# Want to become A Network Engineer



## stephenrossiter (Feb 9, 2012)

Hi All

I get down to the chase. I graduated with Bsc in IT Management in 2003. I still have found myself dwelling within first level support since, as everytime I try to get a job to move up the Ladder I am told the same old thing I have not enough experience. How can I get this if not given the opportunity of higher levels of Support that just first level. I decided a few years ago to try the certification route. I have so far obtained Comptia A+ in 2008 and MCDST (Microsoft Certified Desktop Support Technician) 2009.Then in 2009 was also made reduntant and have not found a IT role since, just working in a first line helpdesk for a certain Retailer . In my spare time currently studing via online for a MCITP (Based on Windows 7), have already passed the first of two exams for this. I really want to move up the ladder ,what certs or paths should I take if I want to become Network Engineer from Here? All advice welcome.


----------



## 2xg (Aug 5, 2009)

Welcome to TSF,

I have moved your Thread to the appropriate Forum.

Good luck to your career.


----------



## JMPC (Jan 15, 2011)

If you're looking to get into networking look at the Cisco certifications. While certs are nice to have and may help you get a foot in the door, actual work experience is what most employers will be looking for. 

Given the amount of experience you've probably gained, I'm not sure why you're unable to find anything past tier 1 support. At the very least you should be able to move up to a tier II or tier III position somewhere.

Depending on where you live you may be able to find junior positions as a network engineer.


----------



## BosonMichael (Nov 1, 2011)

I disagree with the previous poster. Cisco certifications are for people who are already doing network administration... not people who want to get into network administration. What I would recommend is to finish up your MCITP (and knock out Network+ as well if you want). 

You're trying to jump up too many rungs of the IT career ladder at once. The natural progression for most IT techs is typically desktop support -> server administrator -> network administrator. So how do you get the experience to get to the next level? What I would recommend is to make a lateral shift to a desktop admin position where you are also allowed to assist the server admin staff in doing light server administration. This experience will give you the knowledge to knock out the MCSA/MCSE or MCITP on Server 2008 certifications... which you can then use to become a full-fledged server administrator (if not in that company, then in another).

Once you become a server admin, try to get some experience assisting the network admin staff in doing network administration. As soon as you're allowed to start touching Cisco gear (or asked to learn about it), knock out the CCENT/CCNA, which will eventually enable you to become a full-time network administrator.

Keep trying to jump too far at once, and you'll keep falling. Take one step at a time, and you will surely get there.


----------



## greenbrucelee (Apr 24, 2007)

as above.

No one walks into a network engineer role especially in these hard economic times regardless of how well qualified you are.

You need to start at the bottom and get some experience.

Experience is king in IT not a bunch of qualifications and the CCNA is designed for people who already work with cisco kit.
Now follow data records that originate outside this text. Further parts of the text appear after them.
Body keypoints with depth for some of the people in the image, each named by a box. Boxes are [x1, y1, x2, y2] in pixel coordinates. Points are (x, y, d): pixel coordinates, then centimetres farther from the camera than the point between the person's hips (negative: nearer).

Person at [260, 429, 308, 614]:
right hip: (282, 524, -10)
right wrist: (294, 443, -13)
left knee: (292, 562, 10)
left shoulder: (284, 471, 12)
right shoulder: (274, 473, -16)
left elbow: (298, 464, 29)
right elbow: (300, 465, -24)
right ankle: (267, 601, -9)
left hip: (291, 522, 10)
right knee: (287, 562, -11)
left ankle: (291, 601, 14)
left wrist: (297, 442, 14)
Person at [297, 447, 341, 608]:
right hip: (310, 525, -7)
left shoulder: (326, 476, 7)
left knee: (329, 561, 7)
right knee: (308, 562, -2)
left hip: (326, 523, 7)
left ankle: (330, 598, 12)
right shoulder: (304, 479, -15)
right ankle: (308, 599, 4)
The A+ and N+ should be your starting point and get as much experience as you can.


----------



## BosonMichael (Nov 1, 2011)

greenbrucelee said:


> You need to start at the bottom and get some experience.
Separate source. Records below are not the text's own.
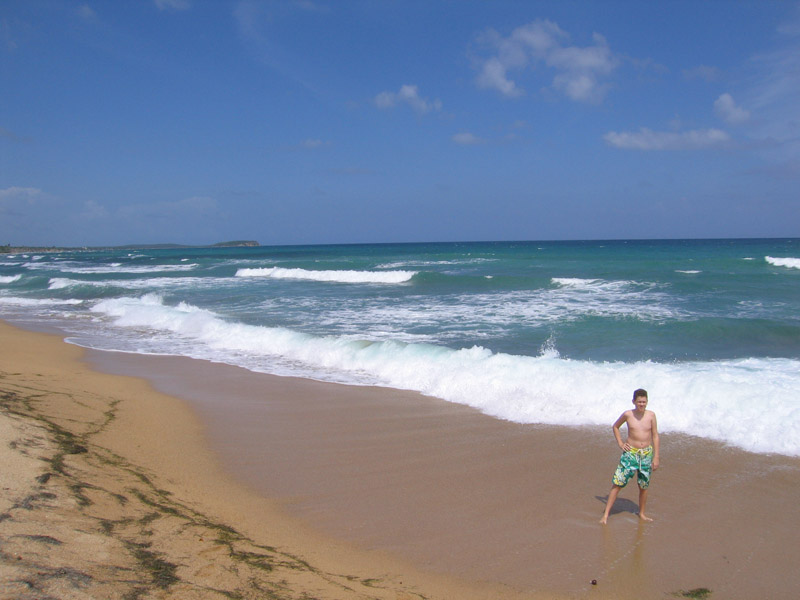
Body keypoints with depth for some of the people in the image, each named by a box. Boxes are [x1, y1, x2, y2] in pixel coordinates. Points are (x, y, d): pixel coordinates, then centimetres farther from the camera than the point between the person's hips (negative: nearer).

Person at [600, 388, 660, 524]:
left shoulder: (651, 415, -3)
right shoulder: (627, 415, -6)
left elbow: (655, 436, 2)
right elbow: (615, 427, 11)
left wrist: (656, 457, 0)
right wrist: (620, 444, 2)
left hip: (646, 453, 2)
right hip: (630, 453, -2)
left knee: (643, 487, 12)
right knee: (617, 483, -6)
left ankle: (642, 513, 32)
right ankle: (606, 514, -2)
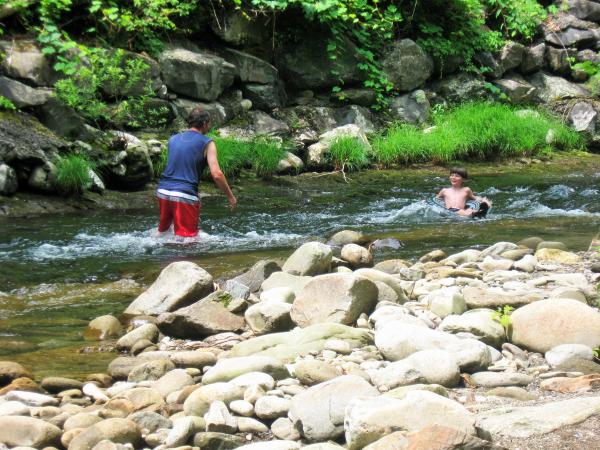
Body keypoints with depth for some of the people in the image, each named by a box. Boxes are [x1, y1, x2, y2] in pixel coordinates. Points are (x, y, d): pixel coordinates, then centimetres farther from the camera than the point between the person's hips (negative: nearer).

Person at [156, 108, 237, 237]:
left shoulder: (173, 139, 15)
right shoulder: (207, 143, -1)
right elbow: (216, 174, -9)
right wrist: (230, 197, 0)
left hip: (162, 191, 6)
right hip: (185, 196, -6)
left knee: (163, 231, 25)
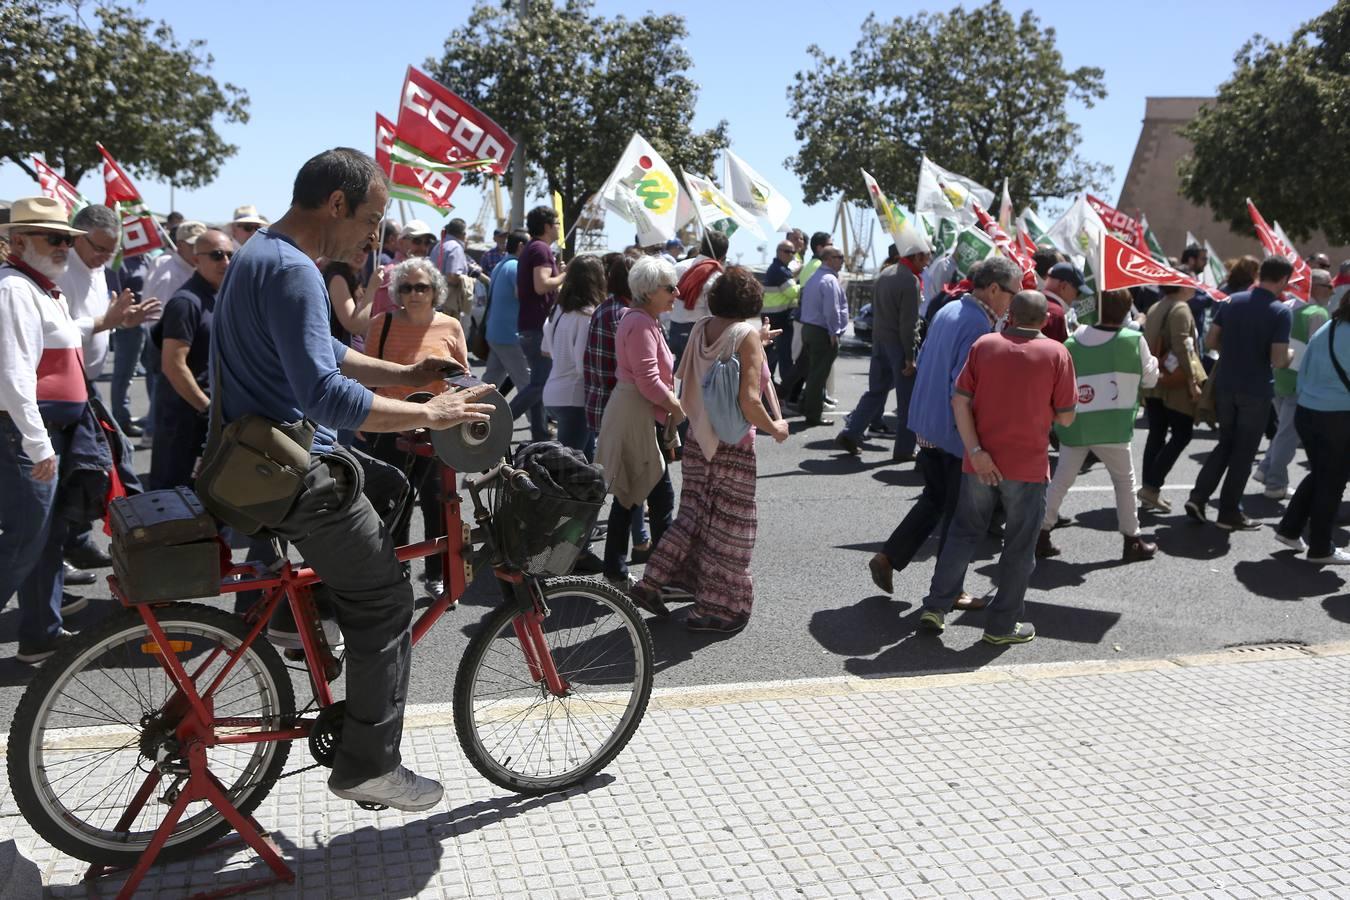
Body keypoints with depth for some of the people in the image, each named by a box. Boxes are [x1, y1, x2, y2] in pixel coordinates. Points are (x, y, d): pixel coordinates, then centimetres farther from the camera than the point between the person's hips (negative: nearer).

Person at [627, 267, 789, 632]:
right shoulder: (747, 335, -15)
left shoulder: (700, 330, 4)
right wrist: (775, 428, -6)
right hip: (733, 446, -6)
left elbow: (684, 389, 12)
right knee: (728, 526, 6)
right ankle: (714, 608, 15)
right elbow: (749, 400, -21)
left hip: (698, 439, 6)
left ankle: (651, 583, 17)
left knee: (693, 516, 19)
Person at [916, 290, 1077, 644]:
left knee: (964, 533, 16)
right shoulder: (1056, 353, -5)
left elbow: (960, 401, -6)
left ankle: (936, 607, 15)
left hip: (980, 462, 3)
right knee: (1019, 547, 10)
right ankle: (1002, 625, 17)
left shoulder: (984, 344, 0)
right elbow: (1065, 417, -4)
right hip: (1027, 467, -2)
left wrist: (976, 451, -9)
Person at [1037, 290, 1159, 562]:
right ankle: (1132, 541, 20)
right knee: (1124, 480, 13)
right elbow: (1150, 378, 7)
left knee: (1061, 481, 12)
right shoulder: (1133, 340, -5)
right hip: (1110, 427, -3)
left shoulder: (1073, 342, 4)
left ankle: (1041, 535, 14)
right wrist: (1152, 360, 24)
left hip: (1073, 425, 3)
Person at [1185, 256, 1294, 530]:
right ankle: (1228, 513, 12)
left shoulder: (1231, 302, 1)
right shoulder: (1281, 312, -14)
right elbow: (1278, 361, -18)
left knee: (1225, 444, 19)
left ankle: (1198, 497, 10)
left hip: (1225, 386, 5)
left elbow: (1210, 341, 5)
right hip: (1256, 392, -5)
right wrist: (1292, 353, 3)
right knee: (1244, 452, 6)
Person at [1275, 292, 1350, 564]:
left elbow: (1303, 372, 12)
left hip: (1305, 412, 6)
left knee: (1317, 474, 21)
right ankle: (1320, 549, 14)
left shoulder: (1323, 331, 5)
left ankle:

To be fair, the OP already _has_ started at the bottom, and he _has_ several years of experience. The problem is in the type of experience that he has: _all_ of his experience is in entry-level IT work, and that's why he's been unable to advance. To fix that, he should switch to a similar desktop support position, but one where he can start getting that "next-level" experience doing light server administration.


----------



## greenbrucelee (Apr 24, 2007)

my apologies. Sounds like he needs to get a job that will allow him to advance then.


----------